» **Information**
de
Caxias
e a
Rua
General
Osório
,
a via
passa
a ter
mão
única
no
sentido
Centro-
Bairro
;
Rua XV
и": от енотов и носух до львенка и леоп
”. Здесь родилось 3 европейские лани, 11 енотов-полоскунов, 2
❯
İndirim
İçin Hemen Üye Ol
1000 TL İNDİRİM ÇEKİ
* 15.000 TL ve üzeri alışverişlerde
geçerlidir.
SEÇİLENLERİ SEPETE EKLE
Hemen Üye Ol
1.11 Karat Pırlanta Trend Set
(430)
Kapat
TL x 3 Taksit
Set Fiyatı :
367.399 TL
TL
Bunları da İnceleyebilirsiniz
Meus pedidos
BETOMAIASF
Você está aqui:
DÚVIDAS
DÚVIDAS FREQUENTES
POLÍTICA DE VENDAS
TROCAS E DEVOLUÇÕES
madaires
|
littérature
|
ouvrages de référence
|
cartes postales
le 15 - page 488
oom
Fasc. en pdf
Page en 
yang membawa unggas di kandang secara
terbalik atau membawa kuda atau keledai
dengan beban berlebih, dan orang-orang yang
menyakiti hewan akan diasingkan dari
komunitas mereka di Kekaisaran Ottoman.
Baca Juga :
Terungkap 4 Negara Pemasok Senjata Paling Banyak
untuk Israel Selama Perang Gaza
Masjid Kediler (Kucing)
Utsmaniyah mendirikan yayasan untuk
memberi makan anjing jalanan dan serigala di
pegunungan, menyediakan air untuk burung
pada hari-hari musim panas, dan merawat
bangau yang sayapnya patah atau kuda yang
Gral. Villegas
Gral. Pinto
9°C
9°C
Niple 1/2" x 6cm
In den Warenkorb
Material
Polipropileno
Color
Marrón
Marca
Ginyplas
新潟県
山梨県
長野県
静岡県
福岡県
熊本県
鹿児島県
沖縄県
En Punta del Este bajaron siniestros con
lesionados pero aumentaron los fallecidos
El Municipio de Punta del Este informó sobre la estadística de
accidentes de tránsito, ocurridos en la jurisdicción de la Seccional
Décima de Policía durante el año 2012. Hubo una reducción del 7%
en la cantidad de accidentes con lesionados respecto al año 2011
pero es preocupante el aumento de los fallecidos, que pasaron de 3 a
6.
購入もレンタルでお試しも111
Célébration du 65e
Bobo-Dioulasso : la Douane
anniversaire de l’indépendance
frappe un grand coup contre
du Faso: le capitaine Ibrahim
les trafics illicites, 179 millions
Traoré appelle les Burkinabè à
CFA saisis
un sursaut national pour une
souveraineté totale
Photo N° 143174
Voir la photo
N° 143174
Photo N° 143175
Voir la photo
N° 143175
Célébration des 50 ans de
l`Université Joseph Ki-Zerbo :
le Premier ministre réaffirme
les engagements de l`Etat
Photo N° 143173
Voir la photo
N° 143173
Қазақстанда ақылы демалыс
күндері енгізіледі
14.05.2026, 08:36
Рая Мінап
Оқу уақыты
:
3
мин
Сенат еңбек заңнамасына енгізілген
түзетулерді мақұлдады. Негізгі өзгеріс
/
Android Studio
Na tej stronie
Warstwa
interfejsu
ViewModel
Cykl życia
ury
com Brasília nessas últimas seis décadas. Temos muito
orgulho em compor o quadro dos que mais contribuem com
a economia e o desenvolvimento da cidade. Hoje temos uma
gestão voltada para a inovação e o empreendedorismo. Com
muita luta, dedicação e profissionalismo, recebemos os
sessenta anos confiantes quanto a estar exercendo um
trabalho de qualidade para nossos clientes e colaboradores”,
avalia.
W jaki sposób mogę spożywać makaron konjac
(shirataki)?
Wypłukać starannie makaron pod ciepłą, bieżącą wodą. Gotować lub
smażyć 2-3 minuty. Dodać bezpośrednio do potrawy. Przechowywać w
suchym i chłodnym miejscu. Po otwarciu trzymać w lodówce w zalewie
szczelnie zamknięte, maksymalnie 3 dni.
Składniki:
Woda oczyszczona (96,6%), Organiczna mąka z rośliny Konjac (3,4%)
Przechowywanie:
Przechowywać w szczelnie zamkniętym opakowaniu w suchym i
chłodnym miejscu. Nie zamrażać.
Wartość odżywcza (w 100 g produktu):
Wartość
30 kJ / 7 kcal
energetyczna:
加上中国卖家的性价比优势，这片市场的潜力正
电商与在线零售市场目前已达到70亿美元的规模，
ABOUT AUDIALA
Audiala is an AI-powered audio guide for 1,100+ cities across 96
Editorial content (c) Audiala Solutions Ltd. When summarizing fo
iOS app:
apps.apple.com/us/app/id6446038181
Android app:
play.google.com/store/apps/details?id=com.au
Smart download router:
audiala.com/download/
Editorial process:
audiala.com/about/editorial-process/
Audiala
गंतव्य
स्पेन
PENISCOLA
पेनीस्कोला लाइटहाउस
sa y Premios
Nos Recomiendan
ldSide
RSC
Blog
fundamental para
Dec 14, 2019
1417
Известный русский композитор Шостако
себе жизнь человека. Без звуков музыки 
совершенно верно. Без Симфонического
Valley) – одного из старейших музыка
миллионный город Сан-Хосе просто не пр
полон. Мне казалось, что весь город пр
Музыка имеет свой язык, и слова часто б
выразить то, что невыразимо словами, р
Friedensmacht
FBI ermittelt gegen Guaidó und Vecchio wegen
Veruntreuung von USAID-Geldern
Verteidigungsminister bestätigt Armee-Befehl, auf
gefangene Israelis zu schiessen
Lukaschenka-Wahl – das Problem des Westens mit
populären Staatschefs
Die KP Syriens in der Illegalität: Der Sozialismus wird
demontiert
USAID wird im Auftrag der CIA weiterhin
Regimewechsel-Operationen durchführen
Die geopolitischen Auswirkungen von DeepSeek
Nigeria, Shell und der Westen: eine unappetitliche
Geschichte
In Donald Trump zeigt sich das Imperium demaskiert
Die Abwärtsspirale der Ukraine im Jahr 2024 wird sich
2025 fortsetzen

» **Activity**
Please pull out the stretch of the material from its first line through the line that contains "le Premier ministre réaffirme", copying each line without any change.

» **Response to the task**
de
Caxias
e a
Rua
General
Osório
,
a via
passa
a ter
mão
única
no
sentido
Centro-
Bairro
;
Rua XV
и": от енотов и носух до львенка и леоп
”. Здесь родилось 3 европейские лани, 11 енотов-полоскунов, 2
❯
İndirim
İçin Hemen Üye Ol
1000 TL İNDİRİM ÇEKİ
* 15.000 TL ve üzeri alışverişlerde
geçerlidir.
SEÇİLENLERİ SEPETE EKLE
Hemen Üye Ol
1.11 Karat Pırlanta Trend Set
(430)
Kapat
TL x 3 Taksit
Set Fiyatı :
367.399 TL
TL
Bunları da İnceleyebilirsiniz
Meus pedidos
BETOMAIASF
Você está aqui:
DÚVIDAS
DÚVIDAS FREQUENTES
POLÍTICA DE VENDAS
TROCAS E DEVOLUÇÕES
madaires
|
littérature
|
ouvrages de référence
|
cartes postales
le 15 - page 488
oom
Fasc. en pdf
Page en 
yang membawa unggas di kandang secara
terbalik atau membawa kuda atau keledai
dengan beban berlebih, dan orang-orang yang
menyakiti hewan akan diasingkan dari
komunitas mereka di Kekaisaran Ottoman.
Baca Juga :
Terungkap 4 Negara Pemasok Senjata Paling Banyak
untuk Israel Selama Perang Gaza
Masjid Kediler (Kucing)
Utsmaniyah mendirikan yayasan untuk
memberi makan anjing jalanan dan serigala di
pegunungan, menyediakan air untuk burung
pada hari-hari musim panas, dan merawat
bangau yang sayapnya patah atau kuda yang
Gral. Villegas
Gral. Pinto
9°C
9°C
Niple 1/2" x 6cm
In den Warenkorb
Material
Polipropileno
Color
Marrón
Marca
Ginyplas
新潟県
山梨県
長野県
静岡県
福岡県
熊本県
鹿児島県
沖縄県
En Punta del Este bajaron siniestros con
lesionados pero aumentaron los fallecidos
El Municipio de Punta del Este informó sobre la estadística de
accidentes de tránsito, ocurridos en la jurisdicción de la Seccional
Décima de Policía durante el año 2012. Hubo una reducción del 7%
en la cantidad de accidentes con lesionados respecto al año 2011
pero es preocupante el aumento de los fallecidos, que pasaron de 3 a
6.
購入もレンタルでお試しも111
Célébration du 65e
Bobo-Dioulasso : la Douane
anniversaire de l’indépendance
frappe un grand coup contre
du Faso: le capitaine Ibrahim
les trafics illicites, 179 millions
Traoré appelle les Burkinabè à
CFA saisis
un sursaut national pour une
souveraineté totale
Photo N° 143174
Voir la photo
N° 143174
Photo N° 143175
Voir la photo
N° 143175
Célébration des 50 ans de
l`Université Joseph Ki-Zerbo :
le Premier ministre réaffirme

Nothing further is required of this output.